The plans were laid out in a letter to Labour MP Frank Field, after he wrote to the prime minister asking her to look into claims, made following an investigation by the Guardian, that Hermes was falsely designating its couriers as self-employed, with some earning less than the minimum wage.

 

The announcement came as Uber taxi drivers wait for the verdict of a tribunal which will decide if they are self-employed or should be classed as workers who are entitled to the minimum wage, paid holidays, sick pay and other employment rights.

 

The new “employment status and intermediaries” unit will also target companies who use agency staff to dodge employment rules.
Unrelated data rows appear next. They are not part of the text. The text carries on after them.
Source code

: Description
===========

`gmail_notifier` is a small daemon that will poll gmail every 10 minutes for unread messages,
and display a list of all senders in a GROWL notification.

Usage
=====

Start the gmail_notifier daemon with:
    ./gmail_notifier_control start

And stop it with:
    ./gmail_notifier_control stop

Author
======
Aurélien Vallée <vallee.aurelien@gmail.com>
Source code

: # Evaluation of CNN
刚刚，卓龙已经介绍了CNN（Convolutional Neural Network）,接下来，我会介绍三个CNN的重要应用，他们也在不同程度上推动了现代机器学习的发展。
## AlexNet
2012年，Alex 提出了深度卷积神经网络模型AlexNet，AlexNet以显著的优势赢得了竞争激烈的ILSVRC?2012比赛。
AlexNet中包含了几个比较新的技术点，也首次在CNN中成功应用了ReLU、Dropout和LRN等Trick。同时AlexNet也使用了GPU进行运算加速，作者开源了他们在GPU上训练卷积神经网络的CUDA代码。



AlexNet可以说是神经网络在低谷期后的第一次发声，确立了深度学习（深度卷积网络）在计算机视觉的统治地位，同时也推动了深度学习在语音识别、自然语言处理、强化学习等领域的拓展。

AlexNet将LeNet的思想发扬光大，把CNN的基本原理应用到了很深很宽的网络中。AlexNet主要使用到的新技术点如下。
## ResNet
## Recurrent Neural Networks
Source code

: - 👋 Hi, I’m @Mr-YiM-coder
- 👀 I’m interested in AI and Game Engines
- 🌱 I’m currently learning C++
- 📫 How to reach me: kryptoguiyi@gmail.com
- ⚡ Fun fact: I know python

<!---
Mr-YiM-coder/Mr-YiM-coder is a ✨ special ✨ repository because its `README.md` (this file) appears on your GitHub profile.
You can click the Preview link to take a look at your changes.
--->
The launch comes after thousands of agency workers at the Sports Direct warehouse in Derbyshire, which was the focus of a Unite campaign against “Victorian” working conditions, were told they will receive around £1m in pay arrears after it was revealed that they had not been receiving the minimum wage.

 

Unite assistant general secretary, Steve Turner, said that while the new unit was a step in the right direction, attacks on working rights through zero-hour contracts, false self-employment and agency work can only be halted through legislation.

 

“The race to bottom on our pay and working conditions has been accelerating in recent years as companies have found more and more ways to take advantage of loopholes in our employment rights.

 

While the unit sends a warning to employers intent on denying workers their legal rights, it will not fix the larger issue of insecure and exploitative work,” Tuner said.

 

“For that to happen we need to close the legislative loopholes that allowed these methods to emerge in the first place, as well as strengthening trade union rights and creating decent jobs through an economic policy based on investment rather than cuts.”